## ARTICLE
# # # #
Dans un sombre décor de Jan Versweyveld, le scénographe consubstantiel au travail du metteur en scène belge Ivo van Hove, les deux tragédies d’Euripide se déploient en un mouvement implacable. Dans la traduction lumineuse, précise, efficace et touchante de Marie Delcourt-Curvers (Folio Théâtre).
On est chez les Atrides. Électre et Oreste sont deux des enfants d’Agamemnon. Leur mère, Clytemnestre, a obtenu de son amant Égisthe qu’il tue son mari. Sept ans ont passé. Électre a été mariée à un paysan, Oreste exilé. Voici qu’il revient. Liés par un désir de vengeance terrible, et alors que l’oracle de Delphes a demandé au jeune homme de passer à l’acte, ils tuent l’assassin de leur père, puis leur mère. Oreste, poursuivi par les Érinyes, devient fou.
# # # #
## DONNÉES FOURNIES
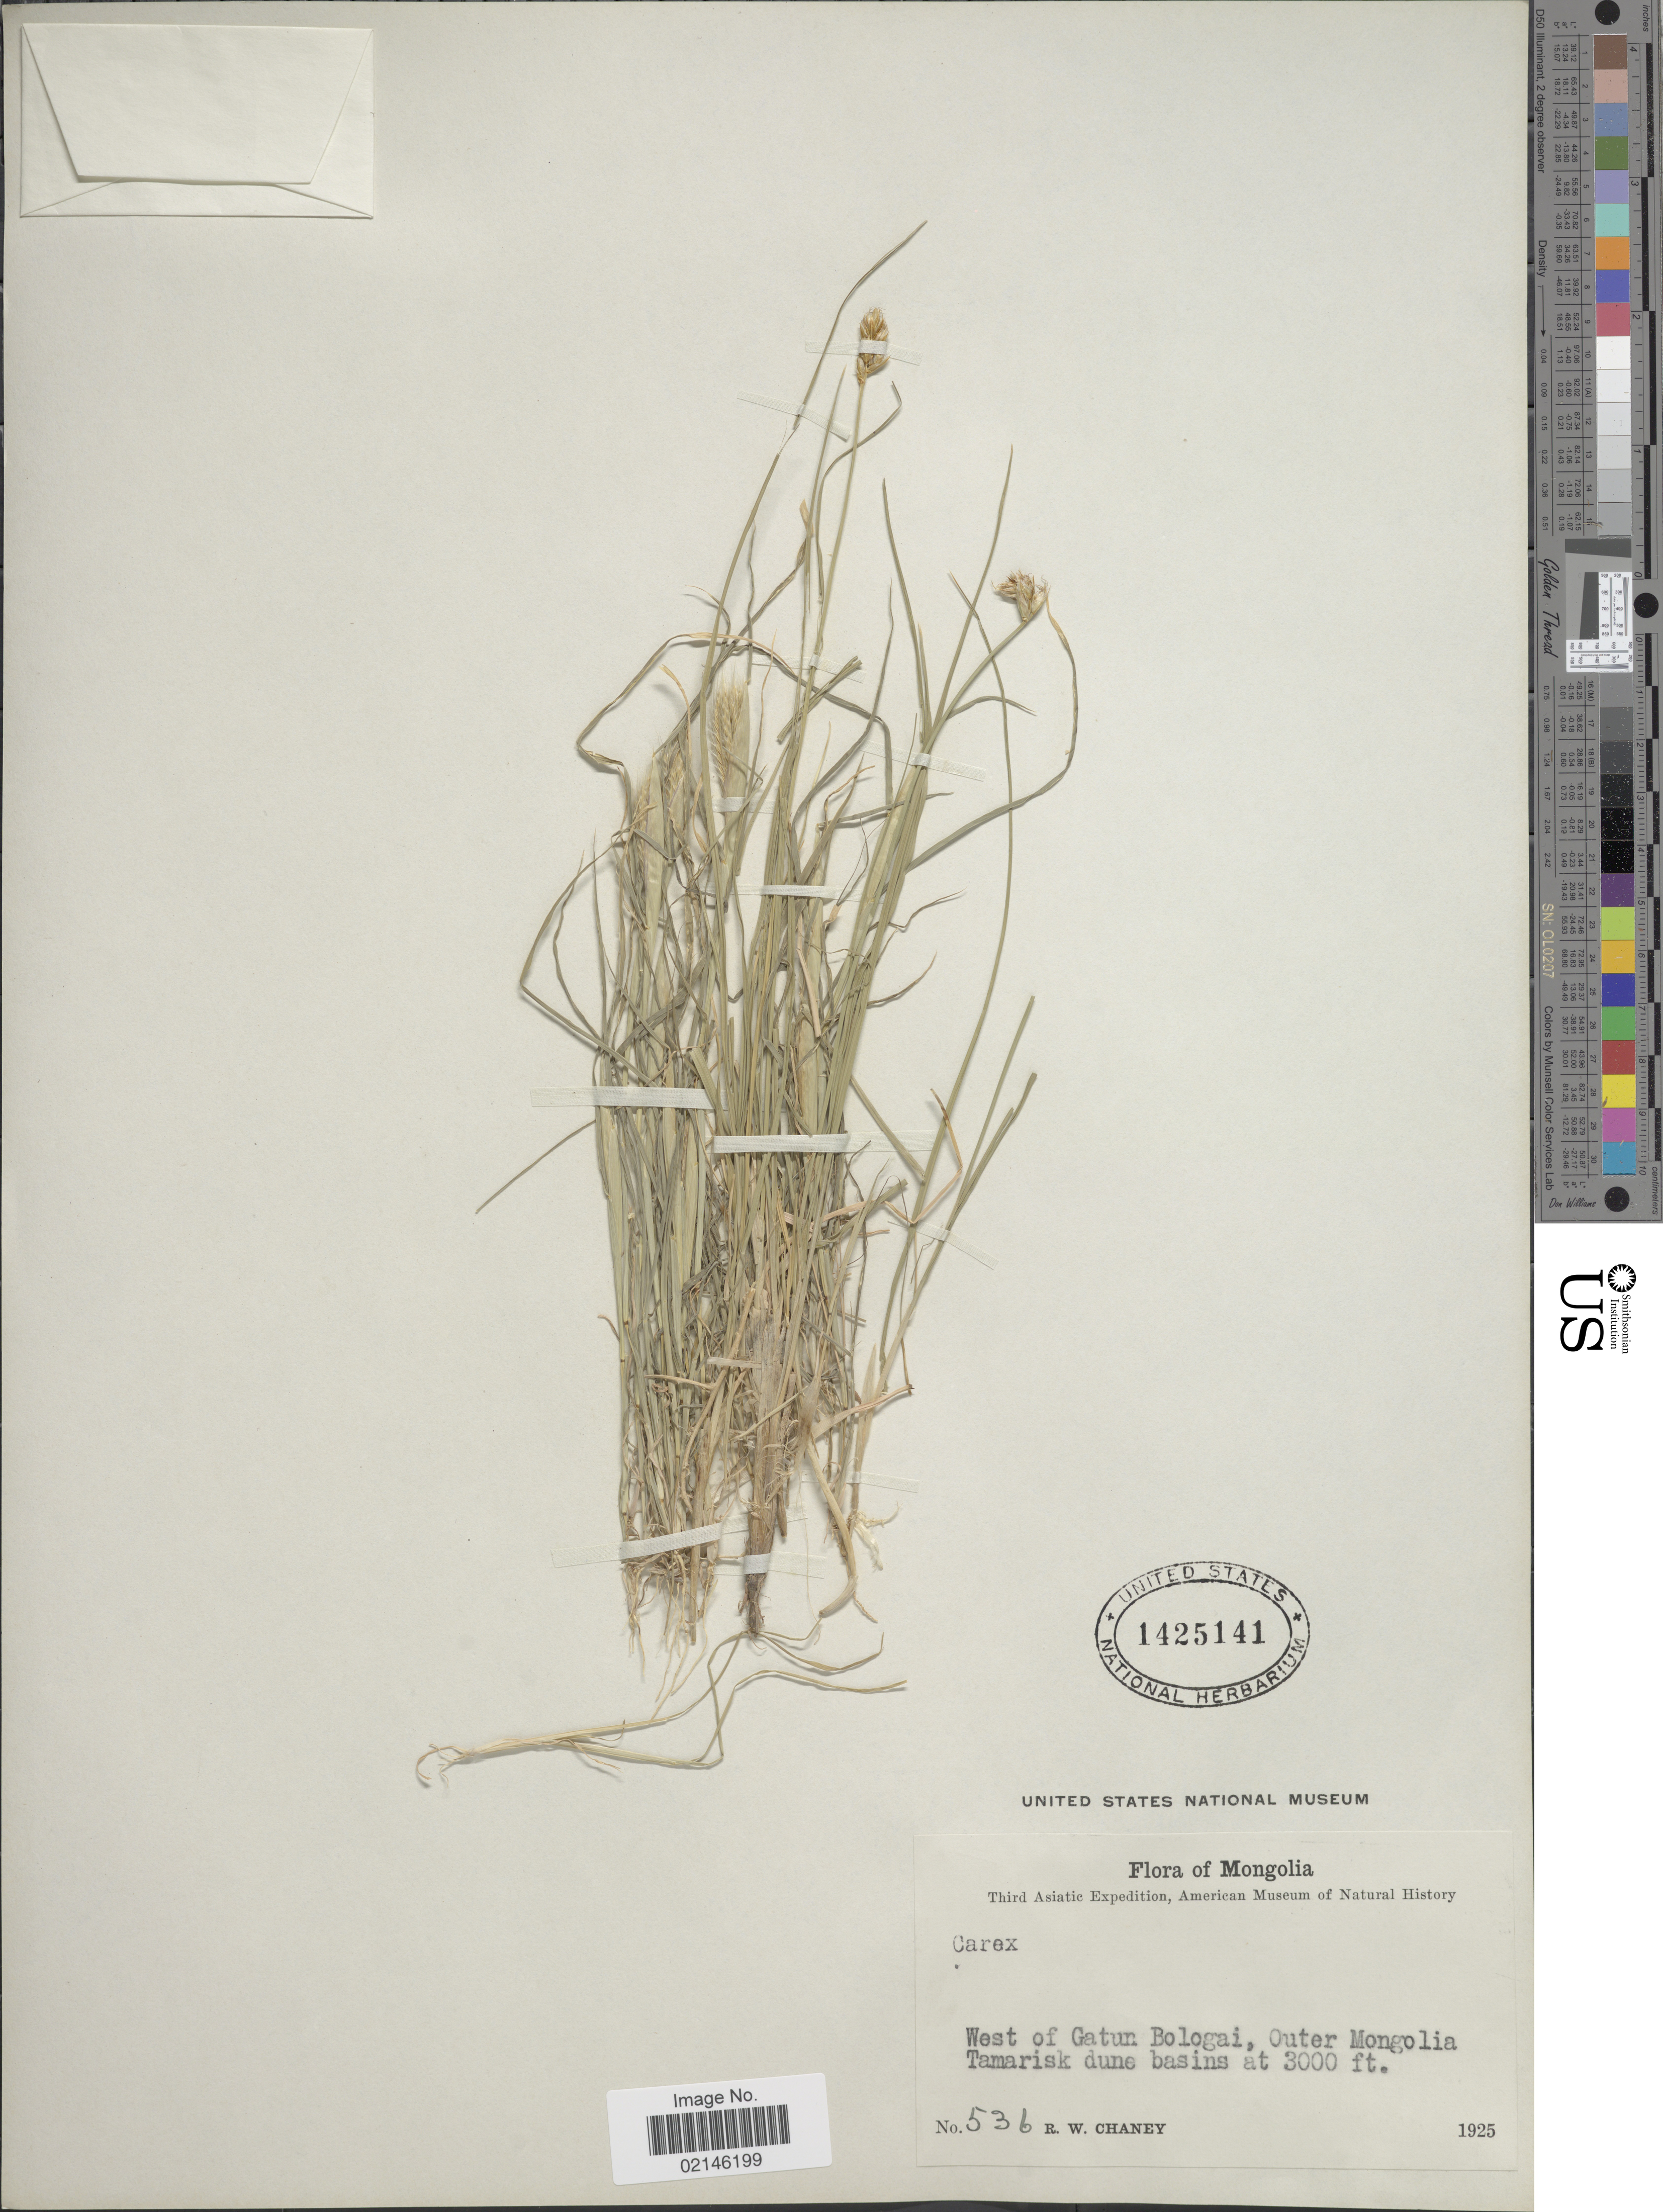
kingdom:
# # # #
## SÉRIE D'EXERCICES
1 > Reproduisez, dans l'article sur les tragédies d'Euripide, tout le passage qui va de « Dans un sombre » jusqu'à « Érinyes, devient fou. » inclus.
2 > Poursuivez la rédaction de l'article sur les tragédies d'Euripide à la suite de sa dernière phrase.

## RÉPONSES PAR EXERCICE
1 >
Dans un sombre décor de Jan Versweyveld, le scénographe consubstantiel au travail du metteur en scène belge Ivo van Hove, les deux tragédies d’Euripide se déploient en un mouvement implacable. Dans la traduction lumineuse, précise, efficace et touchante de Marie Delcourt-Curvers (Folio Théâtre).
On est chez les Atrides. Électre et Oreste sont deux des enfants d’Agamemnon. Leur mère, Clytemnestre, a obtenu de son amant Égisthe qu’il tue son mari. Sept ans ont passé. Électre a été mariée à un paysan, Oreste exilé. Voici qu’il revient. Liés par un désir de vengeance terrible, et alors que l’oracle de Delphes a demandé au jeune homme de passer à l’acte, ils tuent l’assassin de leur père, puis leur mère. Oreste, poursuivi par les Érinyes, devient fou.

2 >
Ivo van Hove ajoute à la fureur, ajoute à l’atroce. Les personnages sont jetés sur un sol de boue et il n’y a que les flots de sang, ici, pour rivaliser avec cette terre maudite. Équipés de micros, les comédiens s’engagent de toutes leurs forces et de tous leurs talents subtils dans la représentation. Ils sont quinze, plus cinq jeunes en formation. Plus les musiciens du Trio Xenakis avec leurs magnifiques timbales aux fûts de cuivre martelé. Pour ajouter à la sauvagerie, des moments de danse, jusqu’à la transe, ponctuent le spectacle. Certaines scènes sont particulièrement éprouvantes. D’une phrase d’Electre qui parle d’outrager un mort, le metteur en scène induit le démembrement d’Égisthe par Electre…
Dans la partition d’Électre, perruque courte, silhouette de garçonnet, Suliane Brahim est aussi féroce qu’impressionnante. Elle est féroce mais vulnérable. Oreste est incarné par l’excellent Christophe Montenez, dans un très long parcours. Il ne faiblit jamais et laisse sourdre toutes les nuances d’une humanité déchirée. À son côté, l’ami Pylade, est le très fin et subtil Loïc Corbery.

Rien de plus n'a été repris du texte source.